Wertz and 350VT are accusing McNeil of greenwashing because, despite claims that biomass is a climate-friendly fuel, they say there is a growing body of scientific research that disproves that claim.

A cornerstone of biofuel greenwashing, they say, which is employed in the case of McNeil, is taking advantage of the accounting mechanisms for greenhouse gas emissions to spin the fuel as more climate-friendly than it is said Wertz. 

For example, Burlington does not count stack emissions from McNeil, because emissions from biomass are counted at the site of harvest.

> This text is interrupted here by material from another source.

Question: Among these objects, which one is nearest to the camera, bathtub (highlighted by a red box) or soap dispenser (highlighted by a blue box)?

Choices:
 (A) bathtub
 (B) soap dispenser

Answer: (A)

This enables McNeil to represent a dramatically lower carbon footprint for itself Wertz continued.

“It is like stacking band-aids on top of each other,” said Hayley Jones, the Vermont and New Hampshire director of the environmental advocacy group Slingshot. “It’s like the industry that has caused a lot of these climate and environmental health problems is now proposing the solutions And it’s no coincidence that they’re going to make a heck of a lot of money off of them.”

Map of the Burlington city wards and districts as of 2023. Map courtesy of The City of Burlington website.

Councilors Gene Bergman, P-Ward 2; Karen Paul, D-Ward 6; Ali Dieng, I-Ward 7; Mark Barlow, I-North District; Sarah Carpenter, D-Ward 4; and Joan Shannon, D-South District, voted in favor of the project. 

Councilors Melo Grant, P-Central District; Zoraya Hightower, P-Ward 1; Hannah King, D-Ward 8; and Joe Magee, P-Ward 3, voted against it. Councilors Ben Traverse, D-Ward 5, and Tim Doherty, D-East District abstained from the vote. 

Councilor Bergman of Ward-2 and Councilor King of Ward-8 were the only two councilors to vote differently from their caucuses, King explained. King, a Democratic Burlington City Council member, said that her constituents’ opposition to the decision influenced her vote. 

 “I felt like a no-vote was what my community advocated for,” King said. “There is a deep concern about if this project is approved, does that mean that the McNeil plant will be around for a lot longer?  And I think the reality is that’s true. We didn’t have the votes to vote it down. But I think, in any case, McNeil would still be functioning.” 

“We don’t have a solution right now. But the main concern is that building an expansion project, like a steam pipe, just means that McNeil will be around longer, and so that was a reality that I was struggling with,” King continued.

King and Jones felt that this proposal was approved too hastily without further exploration of alternative methods of sustainable heating methods such as geothermal heating, solar energy, and wind power.  

A student of Saint Michael’s College and a resident of Vermont, who is not an expert but felt very passionately about the topic commented on the recent proposal.

“While I can recognize that this is not the best solution for staying committed to the climate change cause, and is not the most efficient way to lower the emissions of the hospital, setting up alternative methods to lower the emissions sounds more timely and costly,” they said. “So I view this project as a positive, and a step in the right direction for creating UVM Hospital as a sustainable building.”